WRITTEN REQUEST: Please count the lines in the items below that contain the string "ventricle", and reply with only that number.

RECORDS:

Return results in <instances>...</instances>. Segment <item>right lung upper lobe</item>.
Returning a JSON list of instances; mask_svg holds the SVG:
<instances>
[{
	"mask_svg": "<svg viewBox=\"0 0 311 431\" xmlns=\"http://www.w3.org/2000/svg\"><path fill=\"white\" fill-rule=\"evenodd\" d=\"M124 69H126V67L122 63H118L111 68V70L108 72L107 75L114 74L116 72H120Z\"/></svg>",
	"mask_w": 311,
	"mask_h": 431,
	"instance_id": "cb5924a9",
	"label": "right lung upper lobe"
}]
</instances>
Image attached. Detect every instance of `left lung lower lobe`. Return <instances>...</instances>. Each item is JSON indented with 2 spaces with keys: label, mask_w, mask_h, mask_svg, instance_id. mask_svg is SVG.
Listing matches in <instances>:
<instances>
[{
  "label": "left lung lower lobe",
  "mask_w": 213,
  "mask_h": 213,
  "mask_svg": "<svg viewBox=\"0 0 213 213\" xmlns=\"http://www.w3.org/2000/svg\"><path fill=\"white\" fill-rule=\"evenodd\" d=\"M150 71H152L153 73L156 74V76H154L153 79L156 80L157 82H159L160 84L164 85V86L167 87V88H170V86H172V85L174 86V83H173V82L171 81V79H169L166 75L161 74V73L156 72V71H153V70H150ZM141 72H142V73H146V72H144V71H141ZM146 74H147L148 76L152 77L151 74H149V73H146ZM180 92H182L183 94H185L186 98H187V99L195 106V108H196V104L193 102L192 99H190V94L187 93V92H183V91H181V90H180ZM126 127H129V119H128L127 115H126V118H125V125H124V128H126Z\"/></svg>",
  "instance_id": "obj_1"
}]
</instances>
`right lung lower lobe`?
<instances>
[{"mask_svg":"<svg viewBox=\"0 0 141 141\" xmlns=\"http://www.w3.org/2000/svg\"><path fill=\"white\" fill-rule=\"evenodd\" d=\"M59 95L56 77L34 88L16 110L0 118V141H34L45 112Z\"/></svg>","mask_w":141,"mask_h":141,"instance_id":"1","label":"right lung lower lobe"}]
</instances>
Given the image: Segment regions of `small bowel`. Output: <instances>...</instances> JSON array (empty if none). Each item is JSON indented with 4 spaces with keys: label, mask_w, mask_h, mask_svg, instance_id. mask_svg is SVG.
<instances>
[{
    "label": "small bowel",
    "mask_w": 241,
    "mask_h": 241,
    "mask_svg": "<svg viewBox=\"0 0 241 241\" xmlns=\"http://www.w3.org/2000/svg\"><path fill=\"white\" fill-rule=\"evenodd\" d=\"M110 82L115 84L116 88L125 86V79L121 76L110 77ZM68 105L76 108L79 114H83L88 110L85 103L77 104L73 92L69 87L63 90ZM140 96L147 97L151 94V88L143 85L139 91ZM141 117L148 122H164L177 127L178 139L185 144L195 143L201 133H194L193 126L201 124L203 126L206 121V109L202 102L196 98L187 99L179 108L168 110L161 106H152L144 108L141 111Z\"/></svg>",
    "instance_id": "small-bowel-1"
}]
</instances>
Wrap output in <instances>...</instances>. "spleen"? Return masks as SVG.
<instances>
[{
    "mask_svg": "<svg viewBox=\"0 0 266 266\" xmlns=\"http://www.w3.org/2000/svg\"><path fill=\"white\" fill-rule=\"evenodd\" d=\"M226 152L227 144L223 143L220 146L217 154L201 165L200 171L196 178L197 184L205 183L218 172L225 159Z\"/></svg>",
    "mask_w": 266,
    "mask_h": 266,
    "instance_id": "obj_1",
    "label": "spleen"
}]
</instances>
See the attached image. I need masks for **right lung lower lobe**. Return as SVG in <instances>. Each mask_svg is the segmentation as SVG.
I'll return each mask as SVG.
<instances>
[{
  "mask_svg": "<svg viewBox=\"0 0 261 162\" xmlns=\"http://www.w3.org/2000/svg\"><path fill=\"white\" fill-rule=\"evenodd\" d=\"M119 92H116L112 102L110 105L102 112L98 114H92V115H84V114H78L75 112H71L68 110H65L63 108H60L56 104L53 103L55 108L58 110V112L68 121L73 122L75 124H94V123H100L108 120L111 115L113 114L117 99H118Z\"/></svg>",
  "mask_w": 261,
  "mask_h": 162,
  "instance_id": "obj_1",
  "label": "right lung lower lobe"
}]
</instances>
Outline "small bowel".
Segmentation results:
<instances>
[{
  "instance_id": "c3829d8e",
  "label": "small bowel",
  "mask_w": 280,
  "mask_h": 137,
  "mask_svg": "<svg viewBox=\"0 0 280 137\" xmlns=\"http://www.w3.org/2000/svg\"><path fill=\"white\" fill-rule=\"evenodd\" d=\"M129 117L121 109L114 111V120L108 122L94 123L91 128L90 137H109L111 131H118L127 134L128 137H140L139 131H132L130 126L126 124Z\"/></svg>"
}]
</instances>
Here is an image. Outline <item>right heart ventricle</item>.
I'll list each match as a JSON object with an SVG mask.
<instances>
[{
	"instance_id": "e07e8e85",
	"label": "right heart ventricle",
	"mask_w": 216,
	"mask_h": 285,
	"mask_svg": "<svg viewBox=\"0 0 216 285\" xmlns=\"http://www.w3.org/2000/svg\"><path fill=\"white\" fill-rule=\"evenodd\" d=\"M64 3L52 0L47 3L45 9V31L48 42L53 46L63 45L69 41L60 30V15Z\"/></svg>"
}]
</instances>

RIGHT ANSWER: 2